◆ **Document excerpt**:
________________________________________

Published Jan 4, 2011 9:42 AM by The Maritime Executive

What Maritime Executive Will Move the Americas Marine Highway Program Forward?

By Tony Munoz, Editor-in-Chief, Maritime Executive Magazine and the MarEx Newsletter

Last month the Maritime Institute of Technology and Graduate Studies (MITAGS) hosted a conference for maritime executives who wanted to hear U.S. Department of Transportation Secretary Ray LaHood announce the inception of “America’s Marine Highway Program (AMH), which will operate under the guidance of the Maritime Administration (MARAD).” AMH will be funded by $58 million from DOT’s Transportation Investments Generating Economic Recovery (TIGER) grants program along with another $7 million from congressional appropriations. Nonetheless, the actual cost of AMH and the logistics of getting it off the ground may, in fact, keep major vessel participants on the sidelines for the foreseeable future.

At the same time that the U.S. government remains bogged down in managing and maintaining the 160,000-mile national highway infrastructure, appropriating a 2010 Federal Highway Administration budget of $41.8 billion in the process, America’s 25,000 miles of natural waterways are already logistically capable of handling massive tonnage from the concrete highway system. Furthermore, this nation needs to address the national cargo distribution today as it is projected to grow by 73 percent over the next 25 years.

________________________________________

◆ **Dataset records**:
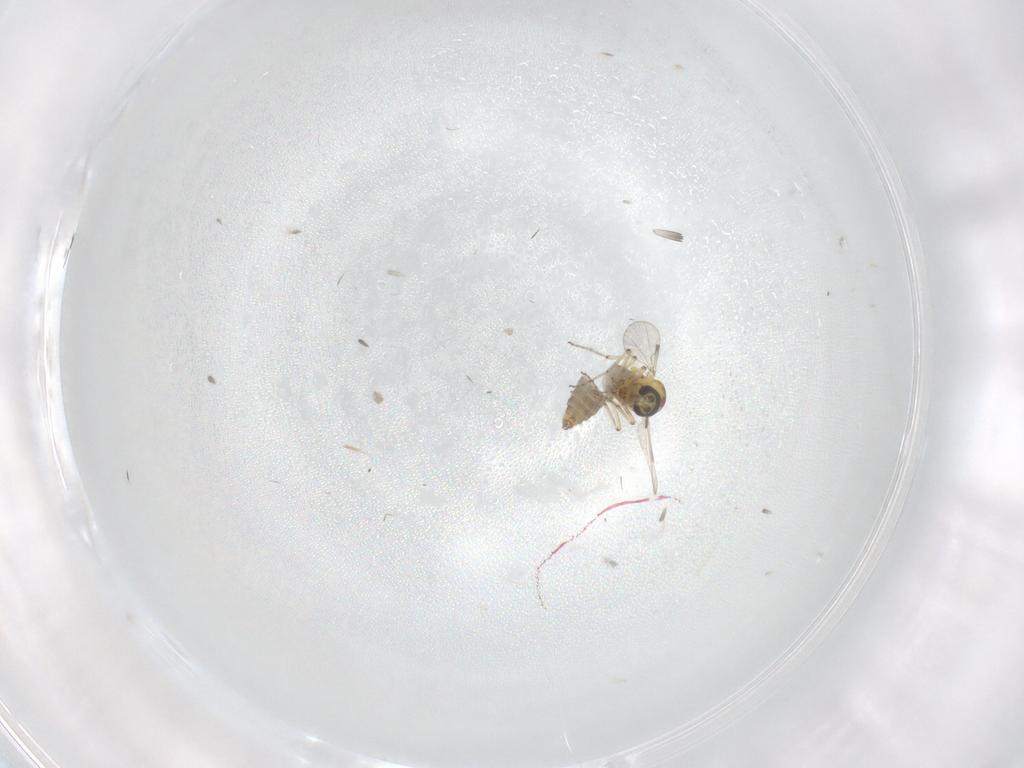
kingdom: Animalia
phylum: Arthropoda
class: Insecta
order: Diptera
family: Ceratopogonidae
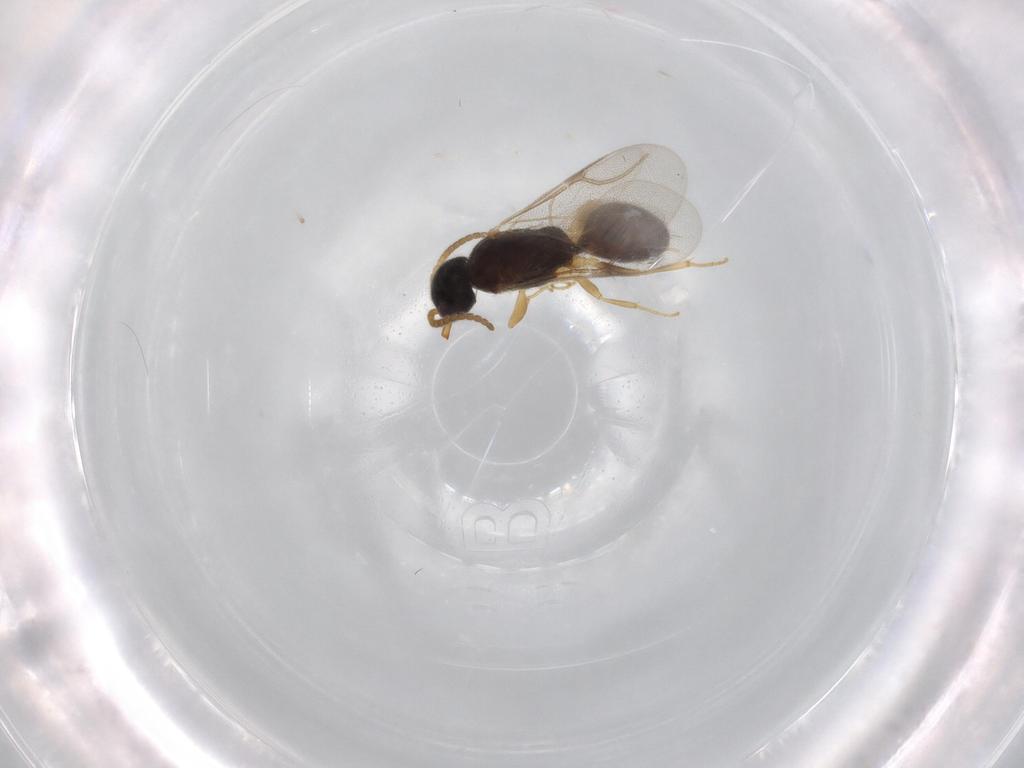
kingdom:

________________________________________

◆ **Problem set**:
A: In the excerpt on America's Marine Highway Program, how much of the program's funding comes from the TIGER grants program?
B: Summarize the excerpt on America's Marine Highway Program in two sentences.

◆ **Responses in order**:
A: $58 million.

B: Transportation Secretary Ray LaHood announced America's Marine Highway Program, to be run under MARAD and funded by $58 million in TIGER grants plus $7 million from Congress, though its cost and logistics may keep major vessel operators out for now. While the government struggles to maintain a 160,000-mile highway system, the nation's 25,000 miles of natural waterways can already carry massive tonnage, and cargo distribution is projected to grow 73 percent over the next 25 years.